Formal grammar


This document uses Pomsky syntax to describe Pomsky’s syntax. Here’s an incomplete summary, which is enough to read the grammar:

  • Variables are declared as let var_name = expression;. This means that var_name can be parsed by parsing expression.

  • Verbatim text is wrapped in double quotes ("") or single quotes ('').

  • A * after a rule indicates that it repeats 0 or more times.

  • A + after a rule indicates that it repeats 1 or more times.

  • A ? after a rule indicates that the rule is optional.

  • Rules can be grouped together by wrapping them in parentheses (()).

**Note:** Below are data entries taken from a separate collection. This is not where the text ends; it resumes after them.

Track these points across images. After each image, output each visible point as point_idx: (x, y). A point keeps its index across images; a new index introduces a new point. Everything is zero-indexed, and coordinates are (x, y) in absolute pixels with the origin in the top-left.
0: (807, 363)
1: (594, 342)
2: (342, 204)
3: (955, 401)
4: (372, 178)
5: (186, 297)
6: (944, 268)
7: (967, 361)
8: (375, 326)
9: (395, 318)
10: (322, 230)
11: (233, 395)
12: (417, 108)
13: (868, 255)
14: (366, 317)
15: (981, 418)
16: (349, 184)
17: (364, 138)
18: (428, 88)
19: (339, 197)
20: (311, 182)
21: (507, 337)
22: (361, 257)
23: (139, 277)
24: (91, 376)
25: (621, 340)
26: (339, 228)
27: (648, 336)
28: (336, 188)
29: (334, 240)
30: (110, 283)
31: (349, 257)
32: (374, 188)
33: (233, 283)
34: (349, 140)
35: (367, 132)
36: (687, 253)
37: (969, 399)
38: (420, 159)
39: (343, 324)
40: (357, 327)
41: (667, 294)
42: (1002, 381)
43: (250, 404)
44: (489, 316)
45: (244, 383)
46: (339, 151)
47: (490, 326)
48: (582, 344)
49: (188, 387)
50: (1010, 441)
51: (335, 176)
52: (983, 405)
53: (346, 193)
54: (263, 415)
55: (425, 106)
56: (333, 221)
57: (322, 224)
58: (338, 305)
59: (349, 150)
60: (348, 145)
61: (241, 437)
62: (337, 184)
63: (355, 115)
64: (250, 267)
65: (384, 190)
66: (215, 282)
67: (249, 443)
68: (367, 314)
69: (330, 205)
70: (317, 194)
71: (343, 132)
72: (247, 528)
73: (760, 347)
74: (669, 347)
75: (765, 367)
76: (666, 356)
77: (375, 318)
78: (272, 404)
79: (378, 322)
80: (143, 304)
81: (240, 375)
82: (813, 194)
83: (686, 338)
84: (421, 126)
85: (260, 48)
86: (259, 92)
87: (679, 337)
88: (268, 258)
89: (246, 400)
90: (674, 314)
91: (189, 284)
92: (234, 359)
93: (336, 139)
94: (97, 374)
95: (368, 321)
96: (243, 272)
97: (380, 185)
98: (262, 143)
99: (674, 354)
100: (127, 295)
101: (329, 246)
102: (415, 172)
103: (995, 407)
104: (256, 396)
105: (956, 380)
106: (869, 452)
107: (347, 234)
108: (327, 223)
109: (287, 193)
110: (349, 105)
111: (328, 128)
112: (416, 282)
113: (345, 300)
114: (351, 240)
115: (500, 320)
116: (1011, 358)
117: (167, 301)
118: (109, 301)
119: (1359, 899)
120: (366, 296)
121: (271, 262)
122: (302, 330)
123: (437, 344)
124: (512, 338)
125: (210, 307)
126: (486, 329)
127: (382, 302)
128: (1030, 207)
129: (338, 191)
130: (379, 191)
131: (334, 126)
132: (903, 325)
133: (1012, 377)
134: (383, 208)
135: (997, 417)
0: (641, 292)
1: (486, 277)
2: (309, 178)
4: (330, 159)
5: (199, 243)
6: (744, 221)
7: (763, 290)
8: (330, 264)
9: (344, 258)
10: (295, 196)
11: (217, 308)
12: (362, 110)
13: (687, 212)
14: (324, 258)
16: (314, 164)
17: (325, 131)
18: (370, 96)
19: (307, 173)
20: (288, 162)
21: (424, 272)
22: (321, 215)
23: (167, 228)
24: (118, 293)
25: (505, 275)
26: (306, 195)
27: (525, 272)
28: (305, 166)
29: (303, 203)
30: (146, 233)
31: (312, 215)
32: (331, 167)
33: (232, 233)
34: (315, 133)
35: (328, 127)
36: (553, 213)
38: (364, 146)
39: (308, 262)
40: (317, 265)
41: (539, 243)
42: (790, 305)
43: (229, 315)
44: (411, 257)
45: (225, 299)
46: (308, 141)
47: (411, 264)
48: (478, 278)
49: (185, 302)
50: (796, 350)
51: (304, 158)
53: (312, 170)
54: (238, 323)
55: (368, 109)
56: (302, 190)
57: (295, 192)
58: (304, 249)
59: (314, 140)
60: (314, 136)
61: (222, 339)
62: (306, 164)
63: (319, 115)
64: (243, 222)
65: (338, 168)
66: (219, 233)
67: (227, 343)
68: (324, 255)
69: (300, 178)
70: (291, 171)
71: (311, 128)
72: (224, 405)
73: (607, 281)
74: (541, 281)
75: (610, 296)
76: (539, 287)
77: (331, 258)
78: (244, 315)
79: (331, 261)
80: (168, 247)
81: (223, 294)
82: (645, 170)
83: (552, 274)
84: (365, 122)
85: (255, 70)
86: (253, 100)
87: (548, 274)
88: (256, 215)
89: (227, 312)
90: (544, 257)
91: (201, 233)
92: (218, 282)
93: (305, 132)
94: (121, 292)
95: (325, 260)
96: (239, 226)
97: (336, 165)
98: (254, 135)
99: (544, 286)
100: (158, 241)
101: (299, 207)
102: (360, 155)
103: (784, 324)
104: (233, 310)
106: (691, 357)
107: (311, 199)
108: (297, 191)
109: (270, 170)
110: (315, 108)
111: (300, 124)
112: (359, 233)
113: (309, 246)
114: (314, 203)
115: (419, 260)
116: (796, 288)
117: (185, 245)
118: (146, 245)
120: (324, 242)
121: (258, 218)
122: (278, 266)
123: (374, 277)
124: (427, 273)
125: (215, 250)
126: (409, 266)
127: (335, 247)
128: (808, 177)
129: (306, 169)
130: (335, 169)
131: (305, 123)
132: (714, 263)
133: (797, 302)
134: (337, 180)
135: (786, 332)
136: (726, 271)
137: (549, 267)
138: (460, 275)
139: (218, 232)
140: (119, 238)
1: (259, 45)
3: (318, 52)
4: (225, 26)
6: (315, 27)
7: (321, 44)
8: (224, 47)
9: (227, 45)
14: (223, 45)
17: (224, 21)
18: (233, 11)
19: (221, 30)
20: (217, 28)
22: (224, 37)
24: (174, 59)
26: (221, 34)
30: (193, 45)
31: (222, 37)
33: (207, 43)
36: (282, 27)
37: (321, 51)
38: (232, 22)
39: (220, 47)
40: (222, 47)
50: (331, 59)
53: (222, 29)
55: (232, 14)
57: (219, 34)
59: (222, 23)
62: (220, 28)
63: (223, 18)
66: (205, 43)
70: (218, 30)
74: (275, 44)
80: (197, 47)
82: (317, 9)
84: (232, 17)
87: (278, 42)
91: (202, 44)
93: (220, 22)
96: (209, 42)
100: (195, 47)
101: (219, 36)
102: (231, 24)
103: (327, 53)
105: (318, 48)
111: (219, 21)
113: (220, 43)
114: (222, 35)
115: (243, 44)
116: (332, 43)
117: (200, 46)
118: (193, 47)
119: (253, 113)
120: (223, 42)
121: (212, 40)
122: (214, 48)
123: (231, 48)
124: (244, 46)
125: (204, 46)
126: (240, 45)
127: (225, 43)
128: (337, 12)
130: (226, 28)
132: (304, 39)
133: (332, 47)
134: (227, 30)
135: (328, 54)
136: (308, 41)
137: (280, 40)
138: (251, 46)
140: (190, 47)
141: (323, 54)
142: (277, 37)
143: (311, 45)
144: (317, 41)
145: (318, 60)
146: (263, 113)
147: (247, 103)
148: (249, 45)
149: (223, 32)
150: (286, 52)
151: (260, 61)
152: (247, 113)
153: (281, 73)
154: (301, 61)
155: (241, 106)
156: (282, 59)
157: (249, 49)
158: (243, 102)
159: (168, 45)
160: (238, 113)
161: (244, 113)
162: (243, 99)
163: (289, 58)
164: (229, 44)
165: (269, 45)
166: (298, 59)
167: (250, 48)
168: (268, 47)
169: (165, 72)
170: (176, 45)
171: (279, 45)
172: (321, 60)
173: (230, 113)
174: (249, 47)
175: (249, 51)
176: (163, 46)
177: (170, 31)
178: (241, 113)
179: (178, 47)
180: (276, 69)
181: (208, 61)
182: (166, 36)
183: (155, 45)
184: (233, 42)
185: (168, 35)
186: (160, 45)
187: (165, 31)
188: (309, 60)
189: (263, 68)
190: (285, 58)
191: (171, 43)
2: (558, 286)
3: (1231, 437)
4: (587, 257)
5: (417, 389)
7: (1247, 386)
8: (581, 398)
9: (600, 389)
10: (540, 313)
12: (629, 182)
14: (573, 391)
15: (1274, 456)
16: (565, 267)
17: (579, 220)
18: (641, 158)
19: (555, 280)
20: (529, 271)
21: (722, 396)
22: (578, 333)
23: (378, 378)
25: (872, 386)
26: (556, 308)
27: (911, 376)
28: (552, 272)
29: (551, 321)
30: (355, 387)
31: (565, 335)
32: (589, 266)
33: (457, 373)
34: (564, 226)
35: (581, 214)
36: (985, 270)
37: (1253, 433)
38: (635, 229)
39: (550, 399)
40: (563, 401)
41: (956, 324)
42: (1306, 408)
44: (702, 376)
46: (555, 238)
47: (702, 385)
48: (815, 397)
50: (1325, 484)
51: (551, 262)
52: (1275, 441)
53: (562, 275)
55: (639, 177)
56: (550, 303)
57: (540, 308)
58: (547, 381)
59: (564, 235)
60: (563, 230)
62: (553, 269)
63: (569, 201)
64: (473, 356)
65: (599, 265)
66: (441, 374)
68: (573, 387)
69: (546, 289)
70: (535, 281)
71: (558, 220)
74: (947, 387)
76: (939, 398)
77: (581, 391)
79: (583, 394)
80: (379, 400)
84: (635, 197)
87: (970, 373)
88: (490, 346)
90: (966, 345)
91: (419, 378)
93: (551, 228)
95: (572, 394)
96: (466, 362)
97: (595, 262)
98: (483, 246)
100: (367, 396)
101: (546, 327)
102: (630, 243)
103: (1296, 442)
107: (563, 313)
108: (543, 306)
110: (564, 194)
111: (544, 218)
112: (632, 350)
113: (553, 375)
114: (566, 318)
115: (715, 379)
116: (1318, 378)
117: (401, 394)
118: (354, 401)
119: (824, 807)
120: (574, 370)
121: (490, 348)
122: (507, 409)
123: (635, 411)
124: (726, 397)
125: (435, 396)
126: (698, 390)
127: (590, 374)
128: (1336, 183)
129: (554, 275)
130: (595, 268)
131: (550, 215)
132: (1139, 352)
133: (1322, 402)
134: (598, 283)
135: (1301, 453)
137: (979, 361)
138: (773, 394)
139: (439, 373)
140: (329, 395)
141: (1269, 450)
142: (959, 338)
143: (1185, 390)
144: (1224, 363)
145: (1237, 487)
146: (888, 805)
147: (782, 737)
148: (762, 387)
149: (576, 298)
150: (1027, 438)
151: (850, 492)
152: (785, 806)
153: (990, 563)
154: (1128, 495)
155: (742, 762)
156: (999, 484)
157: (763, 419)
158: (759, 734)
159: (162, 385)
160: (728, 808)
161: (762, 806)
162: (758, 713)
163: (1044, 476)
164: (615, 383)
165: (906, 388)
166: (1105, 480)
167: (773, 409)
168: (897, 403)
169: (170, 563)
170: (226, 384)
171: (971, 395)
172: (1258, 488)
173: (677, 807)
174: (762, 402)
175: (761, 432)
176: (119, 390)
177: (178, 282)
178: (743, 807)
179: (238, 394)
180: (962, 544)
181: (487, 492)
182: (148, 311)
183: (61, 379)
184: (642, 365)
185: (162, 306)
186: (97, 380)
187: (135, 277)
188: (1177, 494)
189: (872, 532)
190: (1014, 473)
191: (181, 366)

  • Alternative rules are each preceded by a vertical bar (|).

Formal grammar

Comments start with # and end at the end of the same line. Comments and whitespace are ignored; they can be added anywhere between tokens. Tokens are

  • identifiers (e.g. foo)
  • keywords and reserved words (e.g. lazy)
  • operators and punctuation (e.g. << or ;)
  • numbers (e.g. 30)
  • string literals (e.g. "foo")
  • codepoints

as documented here in detail.

Note about this grammar

Even though this grammar is written using Pomsky syntax, it isn’t actually accepted by the Pomsky compiler, because it uses cyclic variables.


let Expression = Statement* Alternation;

See Alternation.


let Statement =
    | LetDeclaration
    | Modifier
    | Test;

See LetDeclaration, Modifier, Test.


An expression which can have a prefix or suffix.

let FixExpression =
    | Lookaround
    | Negation
    | Repetition;

See Lookaround, Negation, Repetition.


let AtomExpression =
    | String
    | CodePoint
    | Group
    | CharacterSet
    | InlineRegex
    | Boundary
    | Reference
    | NumberRange
    | Variable
    | Dot
    | Recursion;

See String, CodePoint, Group, CharacterSet, InlineRegex, Boundary, Reference, NumberRange, Dot, Recursion.